(Entries shown)

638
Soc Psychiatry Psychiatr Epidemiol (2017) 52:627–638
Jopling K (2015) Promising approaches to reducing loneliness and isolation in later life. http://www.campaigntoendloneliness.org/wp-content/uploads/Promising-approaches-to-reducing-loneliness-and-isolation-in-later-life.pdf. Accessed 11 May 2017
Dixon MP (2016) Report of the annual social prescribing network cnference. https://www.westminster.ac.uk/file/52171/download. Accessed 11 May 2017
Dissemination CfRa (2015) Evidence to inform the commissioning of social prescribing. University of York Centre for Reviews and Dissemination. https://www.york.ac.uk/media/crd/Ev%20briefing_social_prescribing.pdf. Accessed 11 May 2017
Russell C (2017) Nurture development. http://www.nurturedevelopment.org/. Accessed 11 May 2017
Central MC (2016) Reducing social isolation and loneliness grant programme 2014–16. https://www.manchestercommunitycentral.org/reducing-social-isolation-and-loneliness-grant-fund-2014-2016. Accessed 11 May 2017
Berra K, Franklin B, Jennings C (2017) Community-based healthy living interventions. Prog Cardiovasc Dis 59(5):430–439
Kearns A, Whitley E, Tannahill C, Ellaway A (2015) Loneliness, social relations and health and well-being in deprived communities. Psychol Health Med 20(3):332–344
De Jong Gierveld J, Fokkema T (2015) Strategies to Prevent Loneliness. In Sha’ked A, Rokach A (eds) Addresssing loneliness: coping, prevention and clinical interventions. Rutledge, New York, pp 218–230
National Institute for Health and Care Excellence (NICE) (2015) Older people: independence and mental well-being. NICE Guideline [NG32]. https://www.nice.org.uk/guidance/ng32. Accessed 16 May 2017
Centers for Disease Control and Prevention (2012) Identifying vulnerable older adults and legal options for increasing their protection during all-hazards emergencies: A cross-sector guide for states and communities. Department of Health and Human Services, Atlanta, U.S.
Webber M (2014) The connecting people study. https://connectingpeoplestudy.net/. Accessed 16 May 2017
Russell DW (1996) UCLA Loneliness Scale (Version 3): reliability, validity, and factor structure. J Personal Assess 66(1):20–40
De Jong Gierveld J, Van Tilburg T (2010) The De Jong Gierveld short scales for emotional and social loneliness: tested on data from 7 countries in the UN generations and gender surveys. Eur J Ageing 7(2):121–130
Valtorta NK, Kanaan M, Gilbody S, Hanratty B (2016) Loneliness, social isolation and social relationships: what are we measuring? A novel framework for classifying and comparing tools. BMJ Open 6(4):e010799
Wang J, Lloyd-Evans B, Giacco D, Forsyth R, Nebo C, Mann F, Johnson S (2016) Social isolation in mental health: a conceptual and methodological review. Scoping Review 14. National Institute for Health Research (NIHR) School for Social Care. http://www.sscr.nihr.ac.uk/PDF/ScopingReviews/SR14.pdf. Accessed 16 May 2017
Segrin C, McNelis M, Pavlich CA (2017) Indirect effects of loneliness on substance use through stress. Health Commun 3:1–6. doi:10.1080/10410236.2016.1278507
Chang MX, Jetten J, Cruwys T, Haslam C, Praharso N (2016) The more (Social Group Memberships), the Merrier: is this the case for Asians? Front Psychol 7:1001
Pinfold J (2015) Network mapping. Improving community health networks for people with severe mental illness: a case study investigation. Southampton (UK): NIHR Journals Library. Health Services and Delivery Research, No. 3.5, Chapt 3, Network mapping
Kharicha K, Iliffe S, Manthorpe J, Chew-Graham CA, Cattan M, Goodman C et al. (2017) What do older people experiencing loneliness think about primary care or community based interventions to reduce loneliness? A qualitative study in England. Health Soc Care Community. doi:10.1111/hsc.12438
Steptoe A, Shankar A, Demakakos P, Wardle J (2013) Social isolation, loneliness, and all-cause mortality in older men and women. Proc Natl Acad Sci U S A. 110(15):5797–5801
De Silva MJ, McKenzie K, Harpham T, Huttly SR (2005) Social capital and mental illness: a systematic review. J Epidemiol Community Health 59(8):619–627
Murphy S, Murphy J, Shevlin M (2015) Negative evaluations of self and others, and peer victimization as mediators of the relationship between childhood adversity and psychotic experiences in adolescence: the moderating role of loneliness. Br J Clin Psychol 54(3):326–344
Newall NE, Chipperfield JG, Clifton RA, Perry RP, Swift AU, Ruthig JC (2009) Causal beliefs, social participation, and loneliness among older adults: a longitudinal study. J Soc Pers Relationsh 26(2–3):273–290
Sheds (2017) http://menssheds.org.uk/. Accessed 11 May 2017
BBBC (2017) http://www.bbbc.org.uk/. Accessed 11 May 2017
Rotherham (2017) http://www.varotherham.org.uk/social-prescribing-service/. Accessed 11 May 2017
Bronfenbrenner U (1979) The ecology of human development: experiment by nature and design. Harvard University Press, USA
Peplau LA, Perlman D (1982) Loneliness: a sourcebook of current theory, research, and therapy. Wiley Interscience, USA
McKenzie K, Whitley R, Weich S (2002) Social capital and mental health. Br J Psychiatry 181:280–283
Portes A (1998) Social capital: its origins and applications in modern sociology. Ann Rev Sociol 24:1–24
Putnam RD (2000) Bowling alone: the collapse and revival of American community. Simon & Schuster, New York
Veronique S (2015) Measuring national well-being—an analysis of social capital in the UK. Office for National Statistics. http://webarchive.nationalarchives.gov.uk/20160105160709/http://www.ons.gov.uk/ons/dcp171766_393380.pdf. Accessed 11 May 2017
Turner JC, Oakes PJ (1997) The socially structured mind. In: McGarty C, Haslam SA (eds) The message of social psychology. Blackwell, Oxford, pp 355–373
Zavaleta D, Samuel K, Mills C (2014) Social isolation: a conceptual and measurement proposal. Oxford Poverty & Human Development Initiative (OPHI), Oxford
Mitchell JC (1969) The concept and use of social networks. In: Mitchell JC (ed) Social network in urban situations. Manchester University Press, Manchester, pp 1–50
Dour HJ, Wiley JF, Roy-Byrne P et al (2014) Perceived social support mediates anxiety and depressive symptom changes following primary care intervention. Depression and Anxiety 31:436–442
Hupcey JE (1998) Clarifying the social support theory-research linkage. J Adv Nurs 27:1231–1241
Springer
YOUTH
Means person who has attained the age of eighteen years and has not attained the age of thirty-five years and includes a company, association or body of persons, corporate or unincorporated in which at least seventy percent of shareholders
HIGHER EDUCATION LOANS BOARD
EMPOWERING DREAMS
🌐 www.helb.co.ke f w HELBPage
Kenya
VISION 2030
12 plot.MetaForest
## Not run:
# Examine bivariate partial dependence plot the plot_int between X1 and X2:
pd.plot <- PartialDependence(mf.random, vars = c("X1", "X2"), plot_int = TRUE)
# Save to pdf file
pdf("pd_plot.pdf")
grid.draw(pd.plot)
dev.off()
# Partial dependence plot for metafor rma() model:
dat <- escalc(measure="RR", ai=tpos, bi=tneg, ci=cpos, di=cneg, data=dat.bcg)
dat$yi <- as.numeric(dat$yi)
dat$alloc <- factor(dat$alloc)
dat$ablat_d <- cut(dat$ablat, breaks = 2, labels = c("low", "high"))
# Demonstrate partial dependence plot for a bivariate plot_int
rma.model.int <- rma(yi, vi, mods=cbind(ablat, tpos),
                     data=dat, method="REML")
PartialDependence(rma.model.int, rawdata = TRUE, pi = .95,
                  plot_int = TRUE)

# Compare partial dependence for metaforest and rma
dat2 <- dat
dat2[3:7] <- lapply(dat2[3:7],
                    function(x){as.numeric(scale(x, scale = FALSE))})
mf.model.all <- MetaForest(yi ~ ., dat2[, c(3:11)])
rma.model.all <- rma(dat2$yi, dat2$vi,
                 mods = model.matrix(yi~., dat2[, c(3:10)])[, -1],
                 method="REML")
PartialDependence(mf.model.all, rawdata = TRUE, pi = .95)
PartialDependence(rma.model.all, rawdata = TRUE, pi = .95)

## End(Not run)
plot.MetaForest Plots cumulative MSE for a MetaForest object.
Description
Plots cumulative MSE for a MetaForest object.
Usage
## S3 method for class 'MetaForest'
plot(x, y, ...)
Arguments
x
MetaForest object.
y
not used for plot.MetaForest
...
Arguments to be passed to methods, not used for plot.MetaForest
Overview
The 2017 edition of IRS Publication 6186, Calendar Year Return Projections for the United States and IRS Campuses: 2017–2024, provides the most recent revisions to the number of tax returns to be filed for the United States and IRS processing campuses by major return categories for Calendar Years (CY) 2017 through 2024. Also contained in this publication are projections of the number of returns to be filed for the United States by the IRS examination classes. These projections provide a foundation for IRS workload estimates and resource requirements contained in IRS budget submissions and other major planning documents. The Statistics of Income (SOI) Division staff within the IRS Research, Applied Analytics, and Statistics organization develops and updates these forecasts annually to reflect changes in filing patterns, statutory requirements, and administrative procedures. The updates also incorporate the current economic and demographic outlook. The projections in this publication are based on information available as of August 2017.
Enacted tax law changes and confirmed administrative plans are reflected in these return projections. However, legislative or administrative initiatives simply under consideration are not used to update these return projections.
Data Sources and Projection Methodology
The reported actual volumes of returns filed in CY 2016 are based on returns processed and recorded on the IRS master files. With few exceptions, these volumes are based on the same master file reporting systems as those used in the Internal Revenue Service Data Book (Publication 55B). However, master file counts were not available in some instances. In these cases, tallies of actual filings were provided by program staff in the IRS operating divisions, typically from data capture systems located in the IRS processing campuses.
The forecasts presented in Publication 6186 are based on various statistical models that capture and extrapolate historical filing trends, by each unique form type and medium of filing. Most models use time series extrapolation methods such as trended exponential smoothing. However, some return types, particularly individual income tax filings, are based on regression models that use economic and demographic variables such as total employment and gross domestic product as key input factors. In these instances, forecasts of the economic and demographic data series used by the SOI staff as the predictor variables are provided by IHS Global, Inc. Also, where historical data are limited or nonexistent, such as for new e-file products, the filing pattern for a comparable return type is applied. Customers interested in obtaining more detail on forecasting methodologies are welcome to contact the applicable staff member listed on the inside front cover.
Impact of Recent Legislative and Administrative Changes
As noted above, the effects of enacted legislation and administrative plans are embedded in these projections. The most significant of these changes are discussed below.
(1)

(End Entries shown)

■ **What is expected**: All lines above with "study" in them should be returned.

■ **Solution**:
Webber M (2014) The connecting people study. https://connectingpeoplestudy.net/. Accessed 16 May 2017
Pinfold J (2015) Network mapping. Improving community health networks for people with severe mental illness: a case study investigation. Southampton (UK): NIHR Journals Library. Health Services and Delivery Research, No. 3.5, Chapt 3, Network mapping
Kharicha K, Iliffe S, Manthorpe J, Chew-Graham CA, Cattan M, Goodman C et al. (2017) What do older people experiencing loneliness think about primary care or community based interventions to reduce loneliness? A qualitative study in England. Health Soc Care Community. doi:10.1111/hsc.12438
Newall NE, Chipperfield JG, Clifton RA, Perry RP, Swift AU, Ruthig JC (2009) Causal beliefs, social participation, and loneliness among older adults: a longitudinal study. J Soc Pers Relationsh 26(2–3):273–290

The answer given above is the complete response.